# Life Partner Permit change of conditions delays DHA



## ThekingZA (Jul 8, 2014)

Good Day

I am currently on a life partner permit with work endorsement i have been dating my south african gf for 5 years and lived together for 4 years. however in december last year i received a job offer and applied for a change of condition on my permit to change from my current employee to the new one its been 5 months since my application and i am still waiting i have been in and out of home affairs i have phones there call centre and they say its pending and been processed i have been told that i have another month till the job offer is taken off the table can anyone advise me as to what i can do?


----------



## ALL101 (Mar 7, 2014)

Sorry to hear about your predicament. I'm in a similar position myself.

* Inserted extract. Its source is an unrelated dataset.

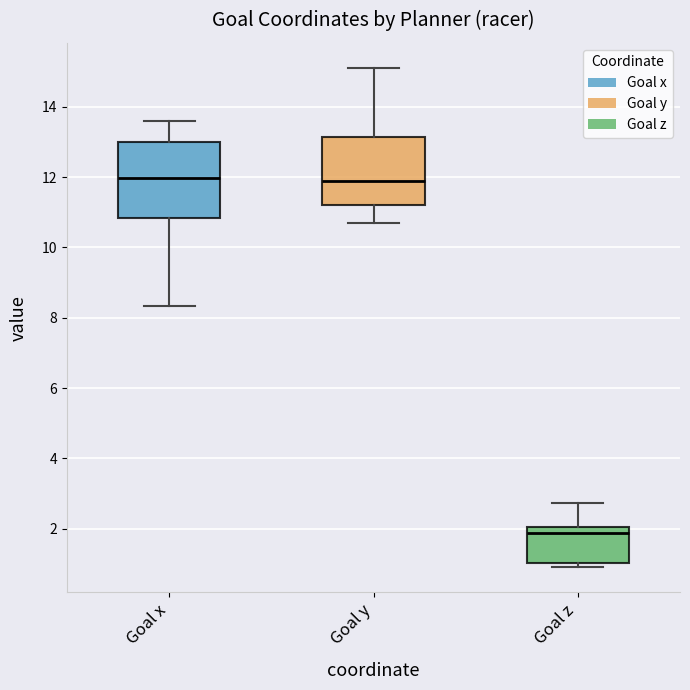

Which box is the tallest, from its lower edge to its upper edge?

Goal x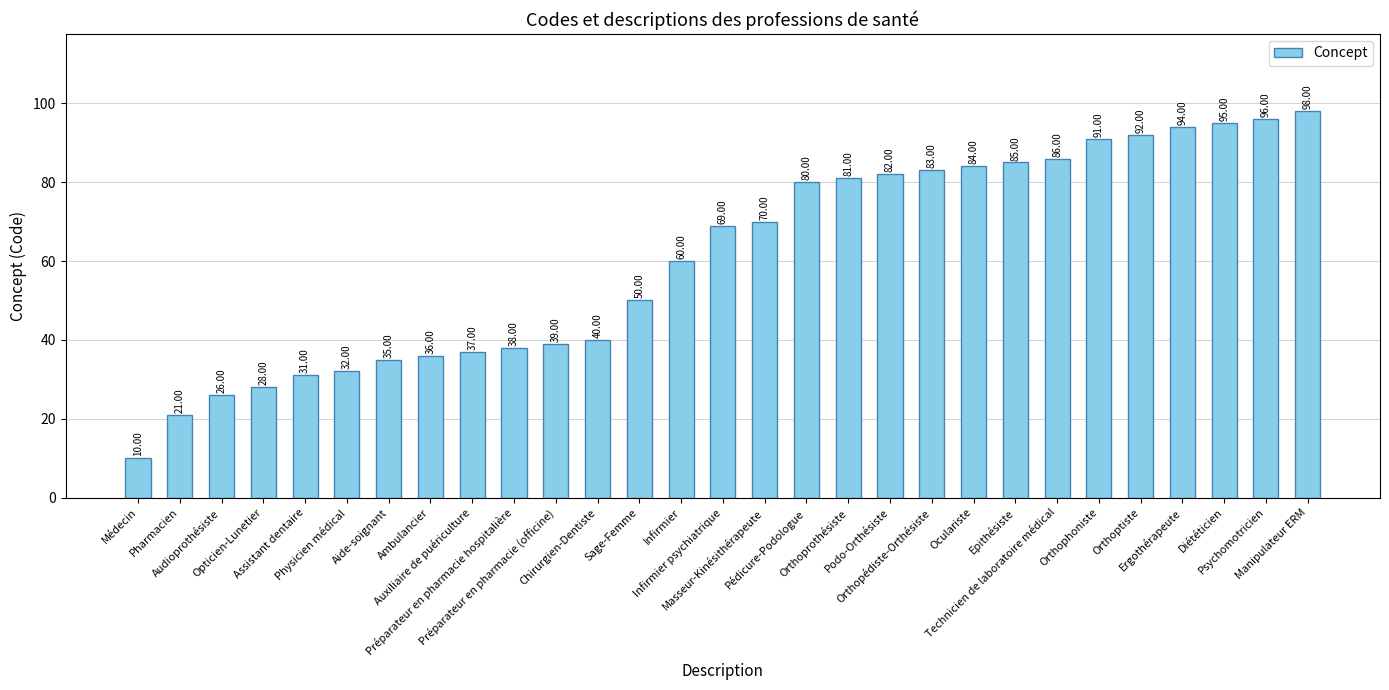

Where is the data nearest to the value 54?

Sage-Femme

I applied for a life partner visa in December at the barrack street home affairs office in Cape Town and I'm still waiting. I know someone who applied for the same visa and at the same home affairs office in March this year and they've got their visa already so unfortunately home affairs don't seem to deal with similar applications in any kind of order!

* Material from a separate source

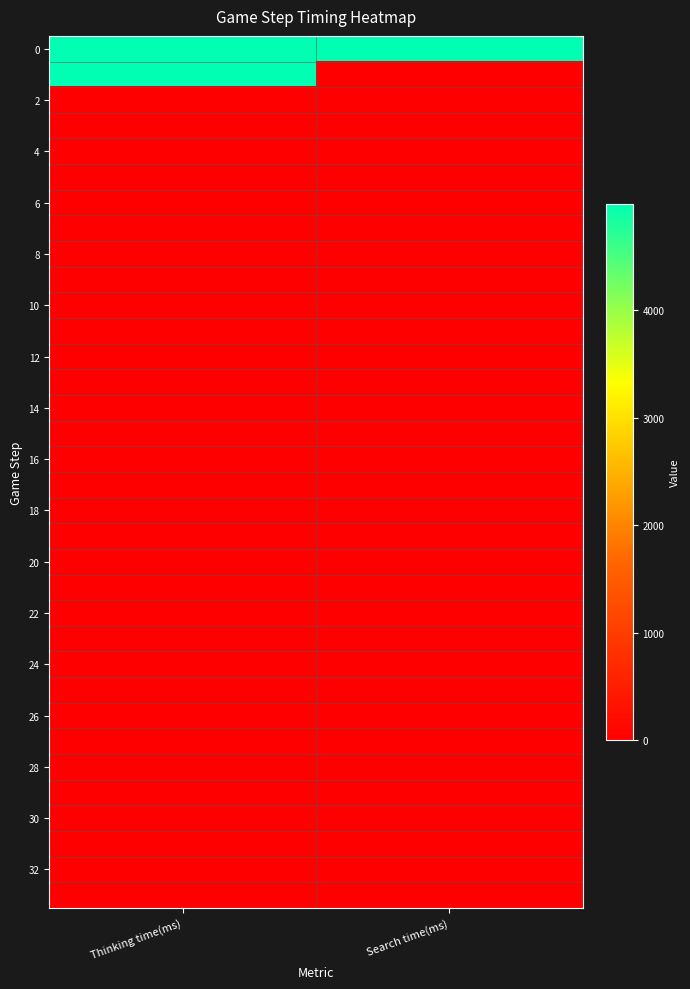

At which category does the chart reach its minimum across all series?

Search time(ms)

I have seen discussions on this forum about applying for a court order if home affairs are taking too long but people have said that it can take 3 months to get a court order and it can be expensive. 

Could your prospective employer perhaps help you with getting a new visa? I.e. by paying for a lawyer to apply for a court order? If not, perhaps speak to an immigration lawyer yourself to see what your options are?


----------



## Spiggles (Mar 19, 2014)

Hi ThekingZA and ALL101 ,

You can contact immigration lawyers, and ask what it takes to apply for a court order.
Sometime 'Agents' charges you more than the lawyers.
I don't know about time line to get a court order in by lawyers,but once court order are in, apparently it will be within 30days to get your outcome(TRV). Worth trying.


----------



## kjetto (Jul 15, 2014)

I applied for my spousal visa in january 2014 at cape town office and I am still waiting. Every time I call customer care they say call after two weeks. 
Now I am stuck at home in cape town doing nothing I can't even look for a job.


----------